FRAGMENTO:
■ ■ ■ ■

Entrevista por Fanny del Río
Periódico Milenio. 09/01/2016 06:21 AM
La pensadora y viajera mexicana evoca sus encuentros con León Felipe, Bertrand Russell y José Revueltas, sus tratos telúricos con Louis Althusser, su pasión por Luis Villoro en los días en que despuntaba el zapatismo y su admiración por un conocimiento que precedió a la Grecia antigua.

Testimonio
Doctora en Filosofía, Fernanda Navarro estudió en la Universidad Nacional Autónoma de México. Traductora para Latinoamérica del Tribunal Internacional de la Conciencia de la Humanidad, colaboró con Bertrand Russell a fines de los años sesenta y publicó una antología de sus escritos. Fue cercana al poeta español León Felipe, en sus últimos años de vida en el exilio mexicano. Durante el gobierno de Salvador Allende, Navarro viajó a Chile, donde la sorprendió el golpe de Estado; salió de allá con la viuda de Allende, Hortensia Bussi, convirtiéndose en su intérprete y asistente durante tres años en los que viajaron alrededor del mundo, visitando foros internacionales. En 1984 viajó a Francia para entrevistar al filósofo Louis Althusser.
Luchadora social, feminista y activista, Navarro fundó el colectivo VenSeremos y el Centro de Atención a Menores Víctimas e Incapaces. En 2006 se unió a Luis Villoro, que había sido su maestro en la UNAM, y fue su compañera hasta la muerte del filósofo. Navarro ha publicado diversos libros, entre los que destacan Antología de la obra de Bertrand Russell, Existencia, encuentro y azar y Filosofía y marxismo. Entrevista con Louis Althusser, que ha sido traducido a varios idiomas, incluido el japonés y el chino, y que acaba de ser reeditado en una versión que incluye la correspondencia entre Navarro y el filósofo francés.

■ ■ ■ ■

Datos de texto extraídos de la página:
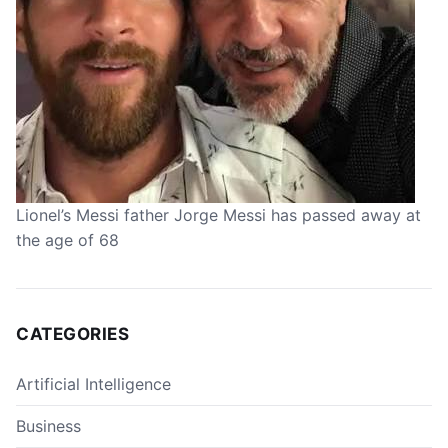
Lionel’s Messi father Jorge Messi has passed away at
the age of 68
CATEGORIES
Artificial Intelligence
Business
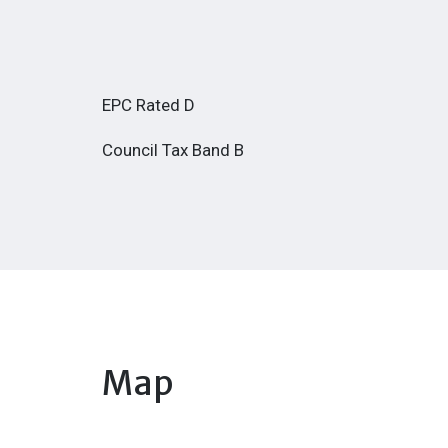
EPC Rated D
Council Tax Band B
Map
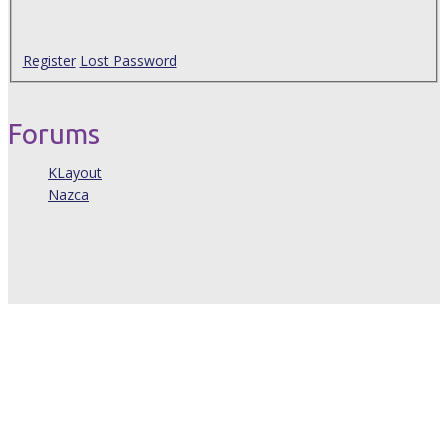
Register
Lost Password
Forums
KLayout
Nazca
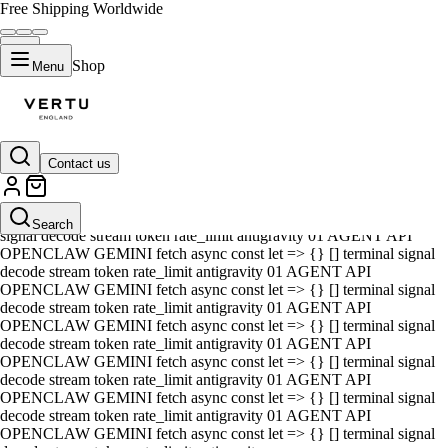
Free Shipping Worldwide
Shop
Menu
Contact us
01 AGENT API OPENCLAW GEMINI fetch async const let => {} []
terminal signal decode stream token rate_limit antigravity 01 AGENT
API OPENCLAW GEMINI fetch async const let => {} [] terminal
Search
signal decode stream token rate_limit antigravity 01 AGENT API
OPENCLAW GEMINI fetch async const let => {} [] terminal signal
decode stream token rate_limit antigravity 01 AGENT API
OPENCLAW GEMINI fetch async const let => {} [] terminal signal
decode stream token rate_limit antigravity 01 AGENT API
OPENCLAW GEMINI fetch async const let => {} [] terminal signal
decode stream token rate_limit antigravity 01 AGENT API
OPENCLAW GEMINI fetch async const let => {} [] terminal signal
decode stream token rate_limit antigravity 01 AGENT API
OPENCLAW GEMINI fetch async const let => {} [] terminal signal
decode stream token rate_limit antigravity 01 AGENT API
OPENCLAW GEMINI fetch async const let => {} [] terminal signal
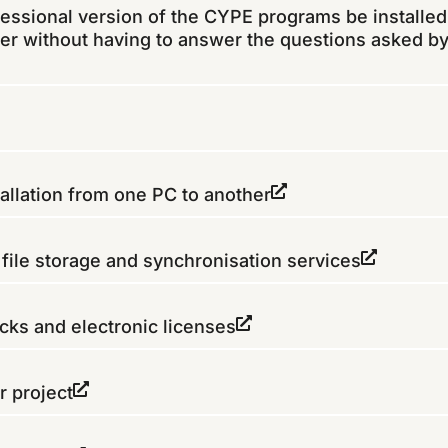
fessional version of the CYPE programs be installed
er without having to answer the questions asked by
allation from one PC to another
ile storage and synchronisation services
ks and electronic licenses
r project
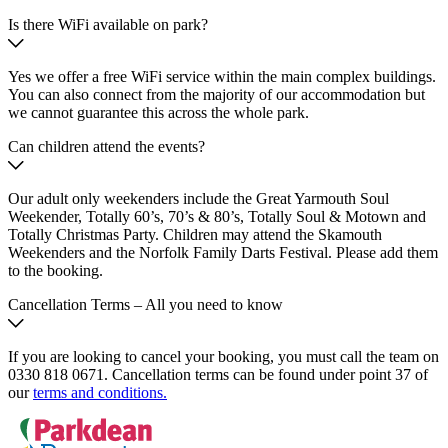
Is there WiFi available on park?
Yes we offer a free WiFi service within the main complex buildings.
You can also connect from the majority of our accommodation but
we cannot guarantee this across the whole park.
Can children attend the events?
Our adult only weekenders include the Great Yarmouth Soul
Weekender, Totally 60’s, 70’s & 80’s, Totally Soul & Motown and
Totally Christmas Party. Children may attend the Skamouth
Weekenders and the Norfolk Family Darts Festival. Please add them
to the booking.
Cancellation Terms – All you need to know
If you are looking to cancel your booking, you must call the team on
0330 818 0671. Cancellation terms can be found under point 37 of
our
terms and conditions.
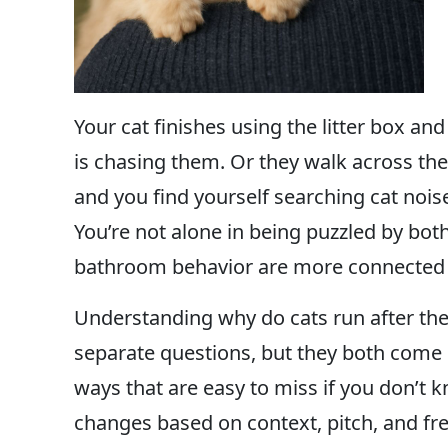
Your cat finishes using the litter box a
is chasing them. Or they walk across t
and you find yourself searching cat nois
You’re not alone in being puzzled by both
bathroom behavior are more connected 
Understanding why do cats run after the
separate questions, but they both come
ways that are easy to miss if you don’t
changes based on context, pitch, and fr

■ ■ ■ ■

INSTRUCCIONES: Prosigue el fragmento sobre Fernanda Navarro a partir de su última oración.

RESPUESTA PROPUESTA:
Filosofía y la literatura
Todo momento es difícil de situar, sobre todo en la memoria, que no es cronológica. Recuerdo que en mi escuela de inglés en San Francisco leí una frase de Platón: “Todas las victorias, desde la primera hasta la más grande, son para que el hombre se conquiste a sí mismo”. Me interesó mucho y empecé a estudiar a los griegos. Fui muy fiel a Sócrates, que decía “Sigue tu voz interna”, y así he actuado siempre.
Desde el principio oscilé entre la literatura y la filosofía. Después me decidí por la segunda, pero tuve esas dos inclinaciones, de las que no me he curado. En ese sentido, la poesía encarna también a la filosofía, al penetrar lo más profundo del hombre. Yo tuve la suerte de conocer a León Felipe, por azar, cuando mi hermana Berta [Navarro], junto con Felipe Cazals, fueron a entrevistarlo. Yo escuchaba muy seguido su disco de la UNAM, y me fascinaba, así que les dije: “Ah, yo me voy a colar”. Al final de la entrevista mis ojos lloraban. León Felipe me dijo: “Ven a visitarme, que estoy muy solo”. Al día siguiente estaba ahí. Perdí todo un año en la Facultad de Filosofía y Letras, porque las aulas de la UNAM estarían siempre pero León Felipe no: tenía 80 años.
Un día me dijo León Felipe: “Mira, va a ser el día de tu bautizo, te tengo un nombre, un acróstico. En el nombre del Pájaro Demiúrgico, Lumínico y Angélico, yo te bautizo y serás Padelya por los siglos de los siglos, amén”. Cuando estaba muy de buenas salíamos a Chapultepec a visitar al Quijote y Sancho Panza, platicábamos de su vida, de sus poetas preferidos, y a veces no escribía durante meses y de pronto le venía un vértigo y me dictaba: resulté ser su secretaria en el sentido de “depositaria de sus secretos”, porque eso quiere decir secretaria.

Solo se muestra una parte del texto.